Data entries:
-*-*-
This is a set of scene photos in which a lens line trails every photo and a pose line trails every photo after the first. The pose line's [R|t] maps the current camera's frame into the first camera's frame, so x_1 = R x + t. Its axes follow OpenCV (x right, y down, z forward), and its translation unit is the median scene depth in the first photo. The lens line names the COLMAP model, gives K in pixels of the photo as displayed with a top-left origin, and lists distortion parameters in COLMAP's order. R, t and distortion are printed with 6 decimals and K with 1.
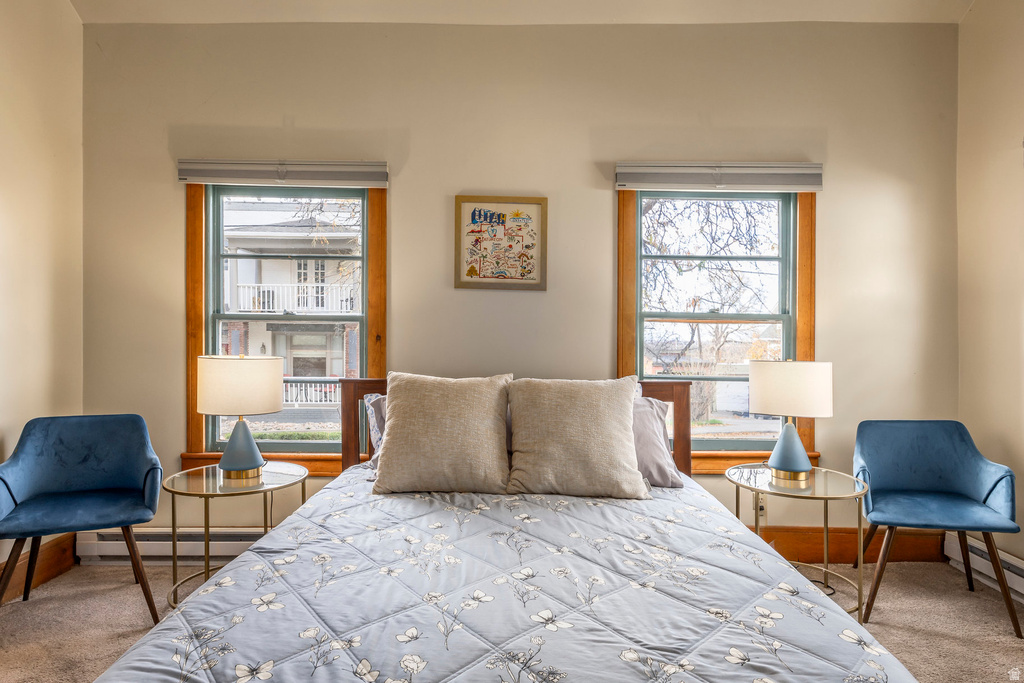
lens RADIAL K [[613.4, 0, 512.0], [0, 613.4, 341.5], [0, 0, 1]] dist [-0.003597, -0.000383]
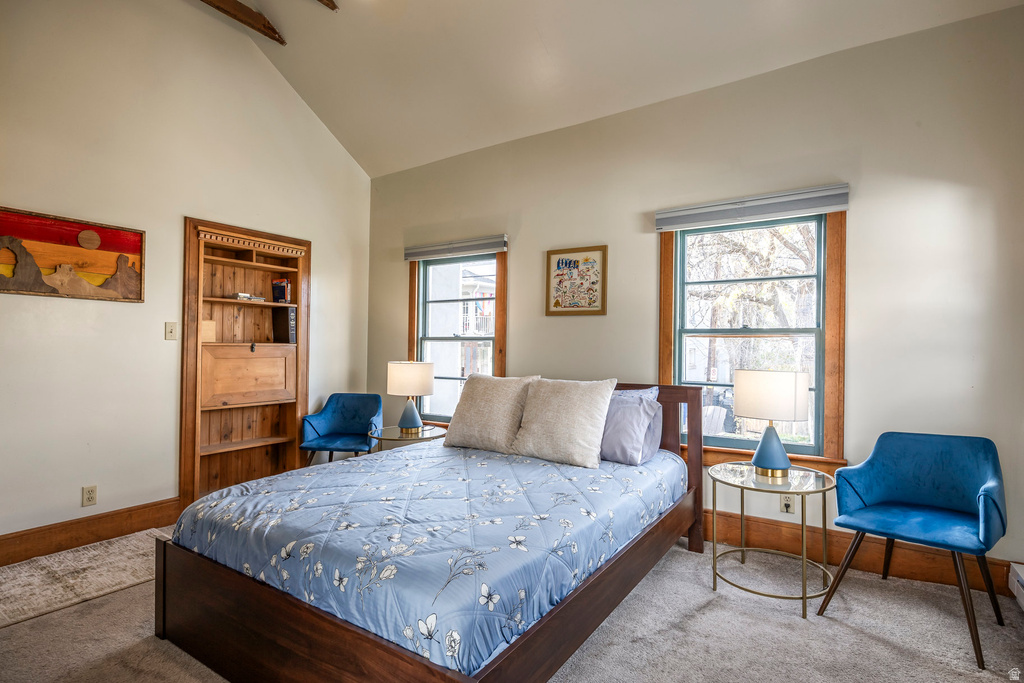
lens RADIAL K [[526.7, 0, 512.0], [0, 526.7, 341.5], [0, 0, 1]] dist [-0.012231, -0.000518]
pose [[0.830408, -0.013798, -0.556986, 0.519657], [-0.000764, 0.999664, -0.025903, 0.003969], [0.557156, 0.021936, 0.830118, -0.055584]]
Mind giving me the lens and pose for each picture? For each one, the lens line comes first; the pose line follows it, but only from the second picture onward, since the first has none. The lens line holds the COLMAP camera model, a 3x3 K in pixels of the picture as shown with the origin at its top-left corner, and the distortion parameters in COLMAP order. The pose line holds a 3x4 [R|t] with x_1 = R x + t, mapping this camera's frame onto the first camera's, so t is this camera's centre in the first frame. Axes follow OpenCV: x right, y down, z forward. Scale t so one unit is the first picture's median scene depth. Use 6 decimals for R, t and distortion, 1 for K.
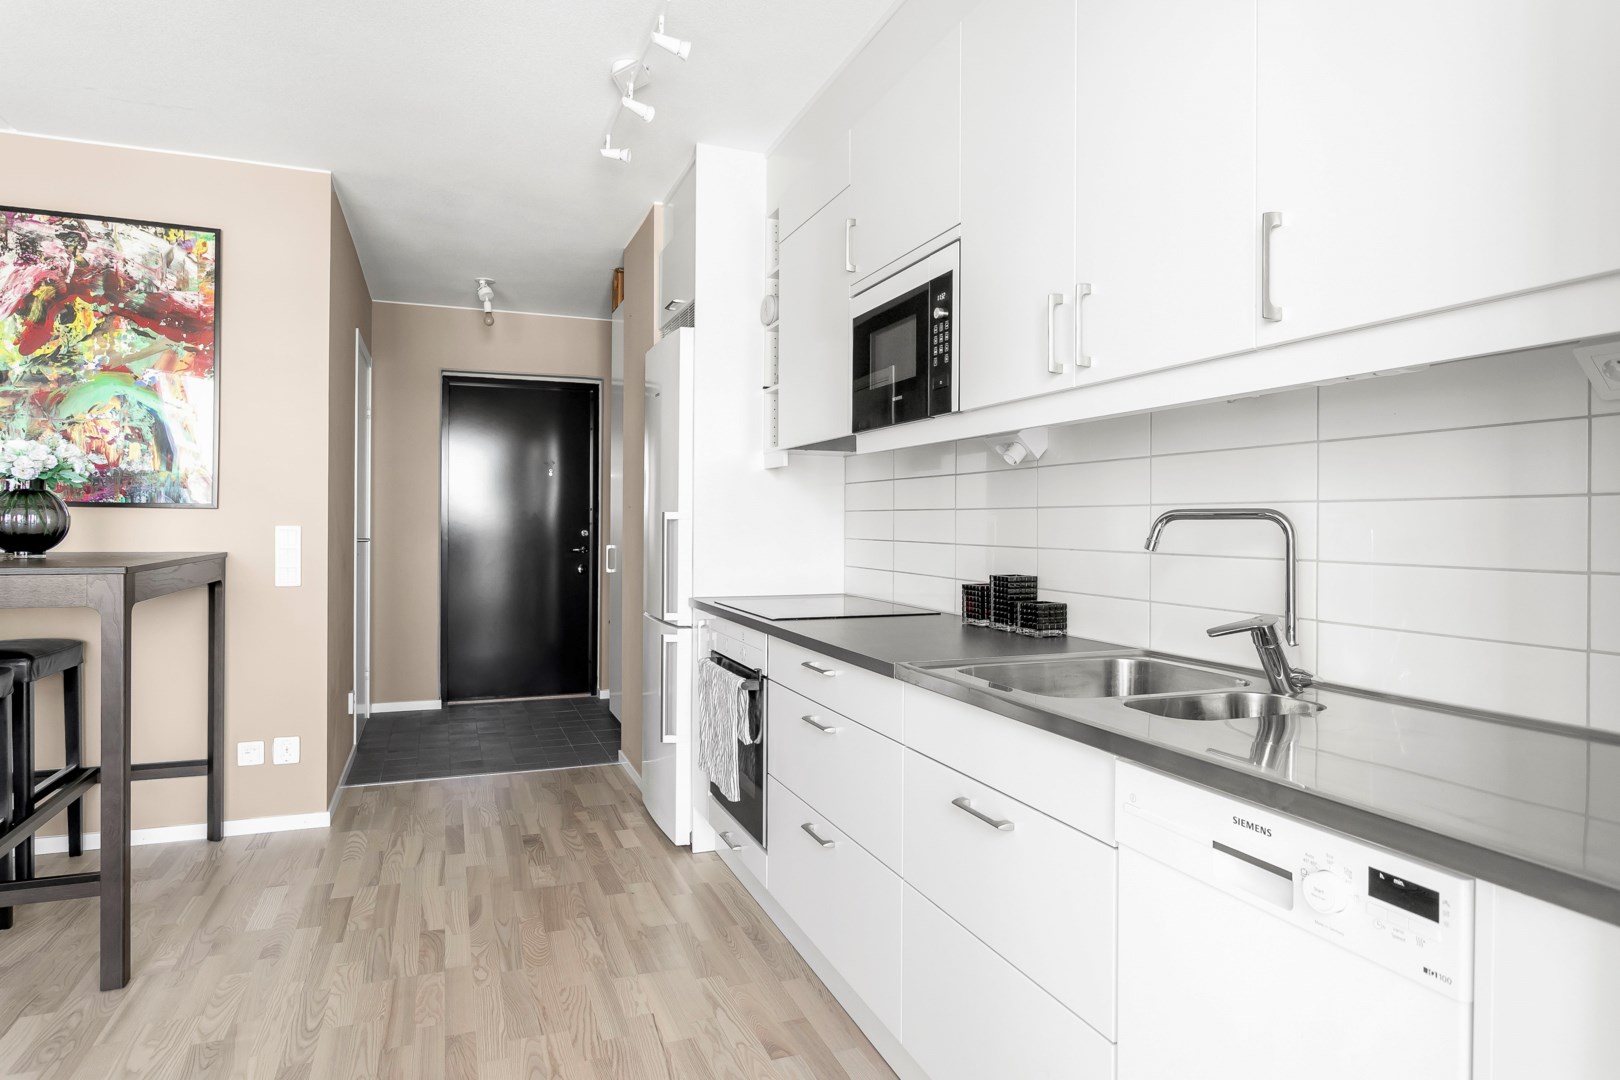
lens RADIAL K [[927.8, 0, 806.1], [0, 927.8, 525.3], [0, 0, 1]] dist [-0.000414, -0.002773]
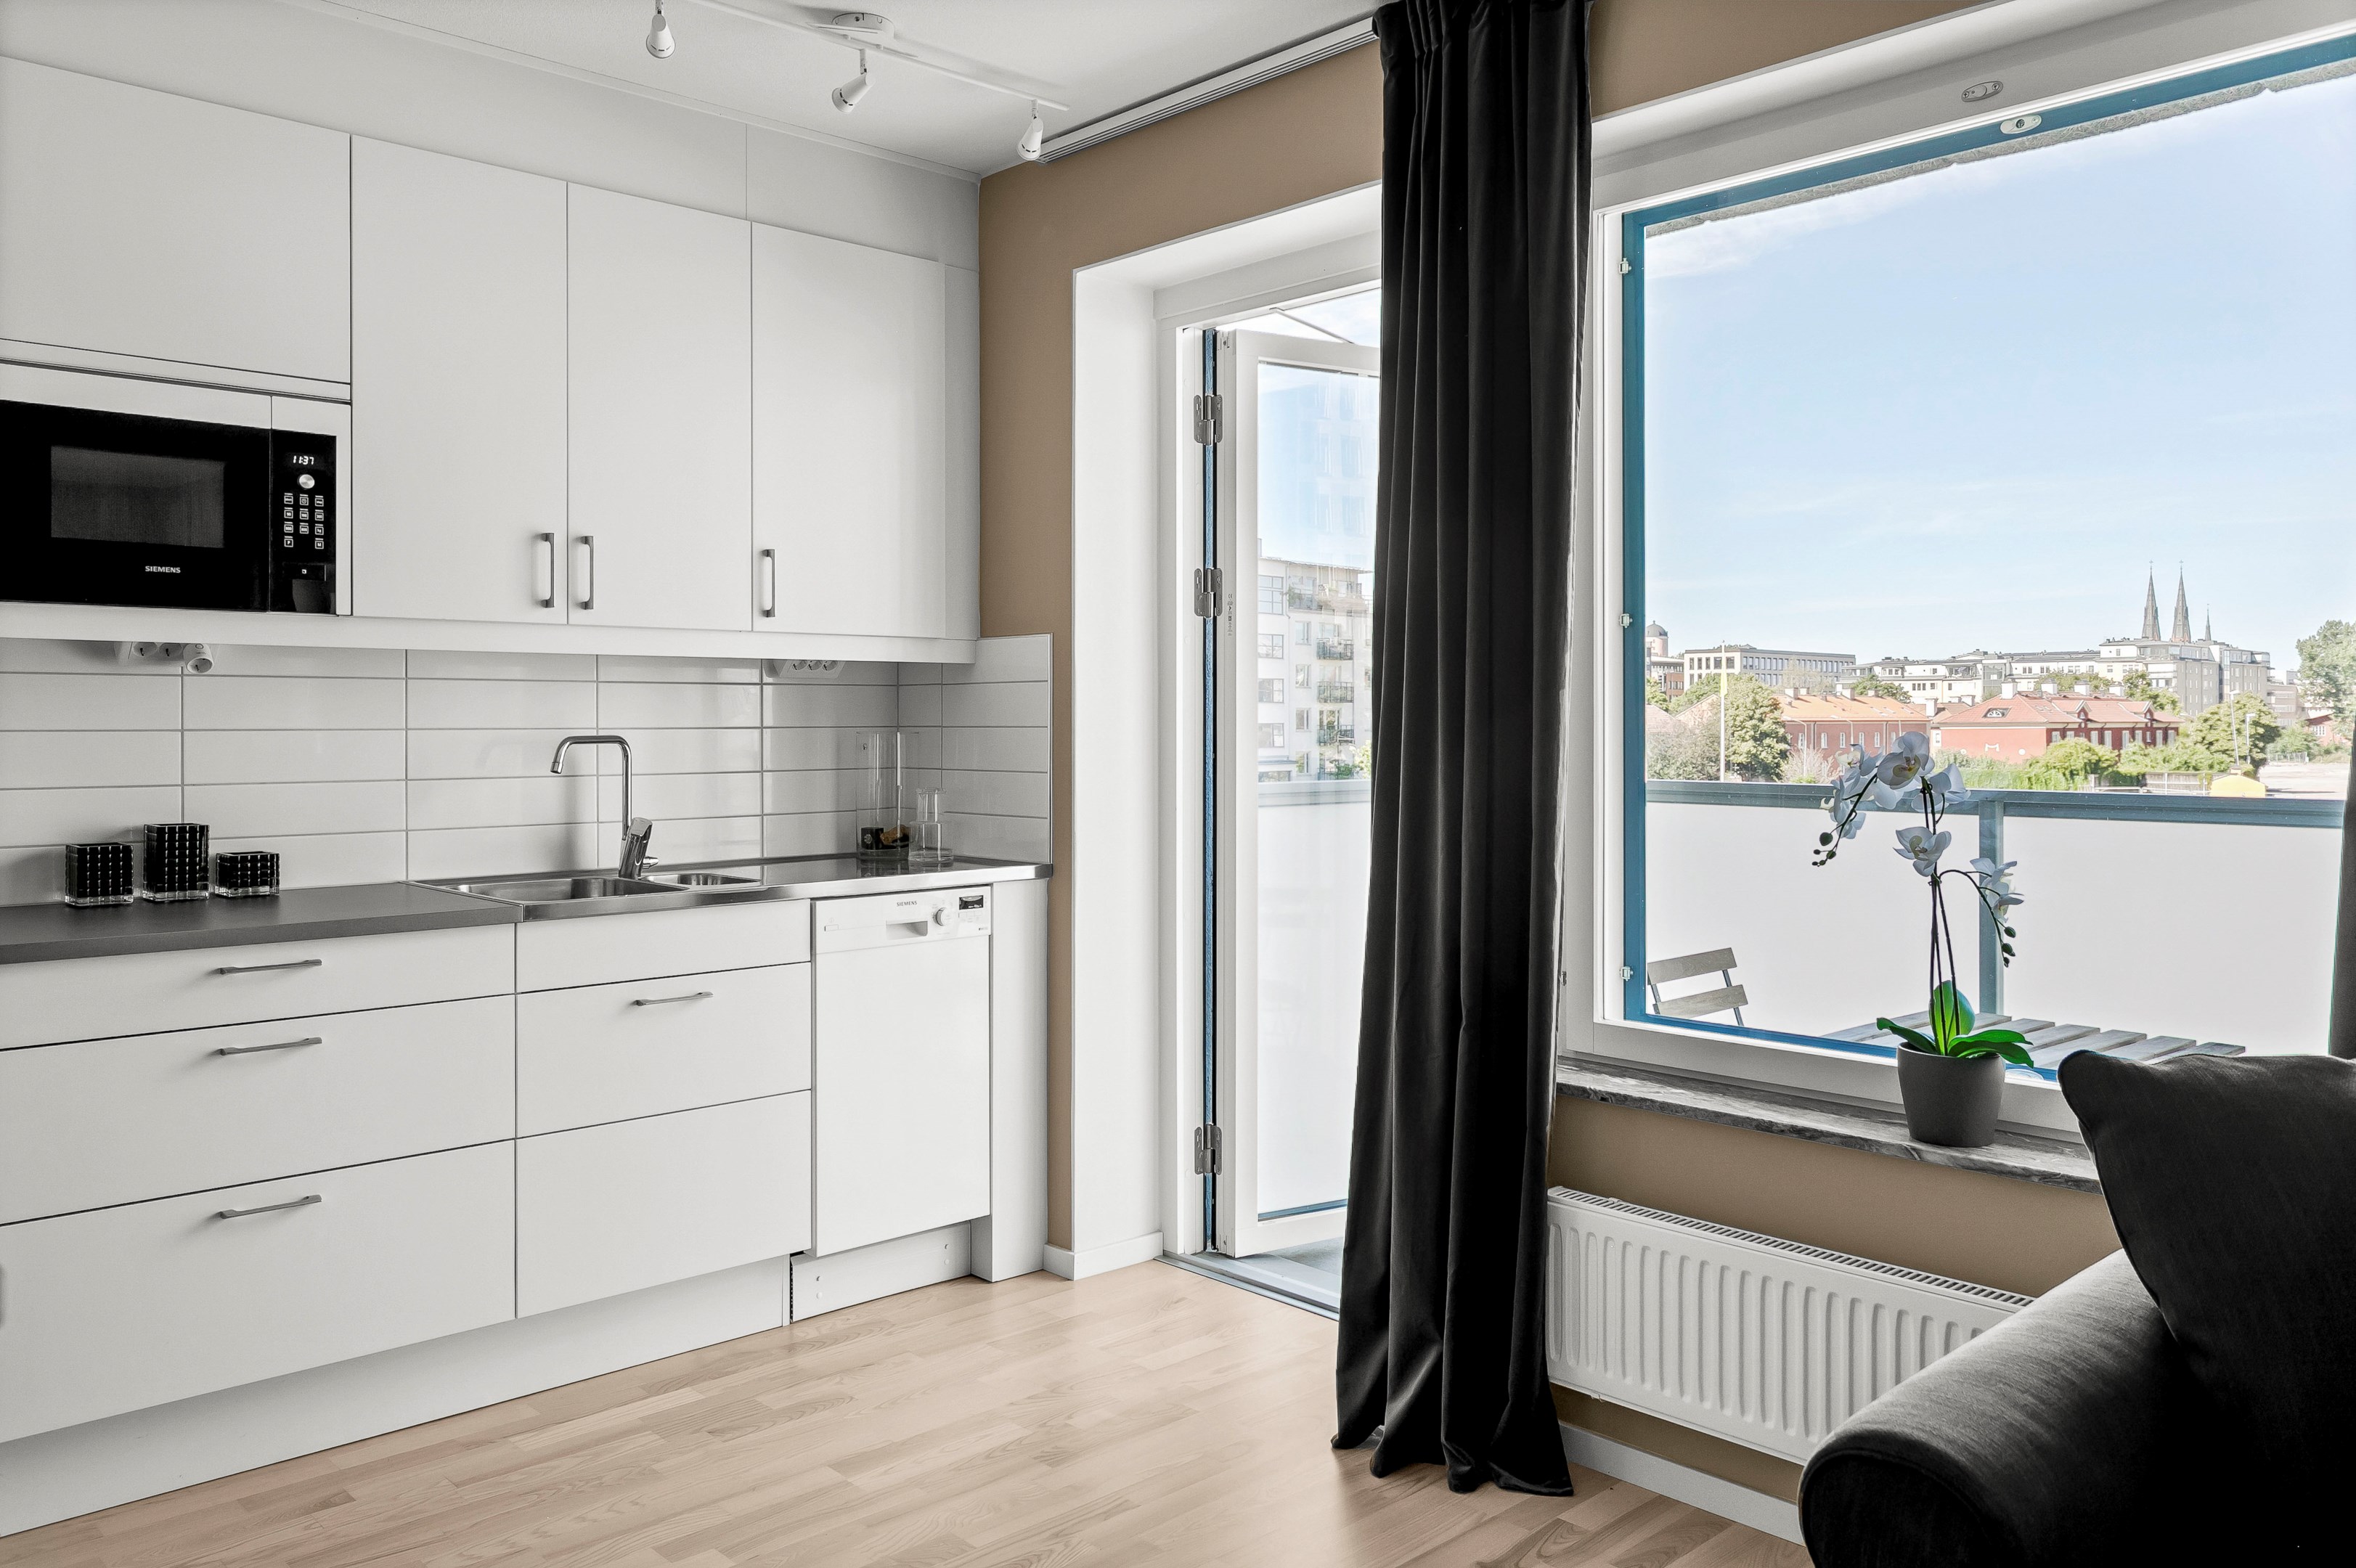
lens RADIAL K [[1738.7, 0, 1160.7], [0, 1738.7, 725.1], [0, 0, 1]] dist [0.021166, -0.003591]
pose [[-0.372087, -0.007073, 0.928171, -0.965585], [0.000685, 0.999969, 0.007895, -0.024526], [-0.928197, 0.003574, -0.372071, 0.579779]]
-*-*-
Instructions to follow:
Your task is to retype the records above in full and exactly, omitting the pictures.

Solution to the exercise:
This is a set of scene photos in which a lens line trails every photo and a pose line trails every photo after the first. The pose line's [R|t] maps the current camera's frame into the first camera's frame, so x_1 = R x + t. Its axes follow OpenCV (x right, y down, z forward), and its translation unit is the median scene depth in the first photo. The lens line names the COLMAP model, gives K in pixels of the photo as displayed with a top-left origin, and lists distortion parameters in COLMAP's order. R, t and distortion are printed with 6 decimals and K with 1.
lens RADIAL K [[613.4, 0, 512.0], [0, 613.4, 341.5], [0, 0, 1]] dist [-0.003597, -0.000383]
lens RADIAL K [[526.7, 0, 512.0], [0, 526.7, 341.5], [0, 0, 1]] dist [-0.012231, -0.000518]
pose [[0.830408, -0.013798, -0.556986, 0.519657], [-0.000764, 0.999664, -0.025903, 0.003969], [0.557156, 0.021936, 0.830118, -0.055584]]
Mind giving me the lens and pose for each picture? For each one, the lens line comes first; the pose line follows it, but only from the second picture onward, since the first has none. The lens line holds the COLMAP camera model, a 3x3 K in pixels of the picture as shown with the origin at its top-left corner, and the distortion parameters in COLMAP order. The pose line holds a 3x4 [R|t] with x_1 = R x + t, mapping this camera's frame onto the first camera's, so t is this camera's centre in the first frame. Axes follow OpenCV: x right, y down, z forward. Scale t so one unit is the first picture's median scene depth. Use 6 decimals for R, t and distortion, 1 for K.
lens RADIAL K [[927.8, 0, 806.1], [0, 927.8, 525.3], [0, 0, 1]] dist [-0.000414, -0.002773]
lens RADIAL K [[1738.7, 0, 1160.7], [0, 1738.7, 725.1], [0, 0, 1]] dist [0.021166, -0.003591]
pose [[-0.372087, -0.007073, 0.928171, -0.965585], [0.000685, 0.999969, 0.007895, -0.024526], [-0.928197, 0.003574, -0.372071, 0.579779]]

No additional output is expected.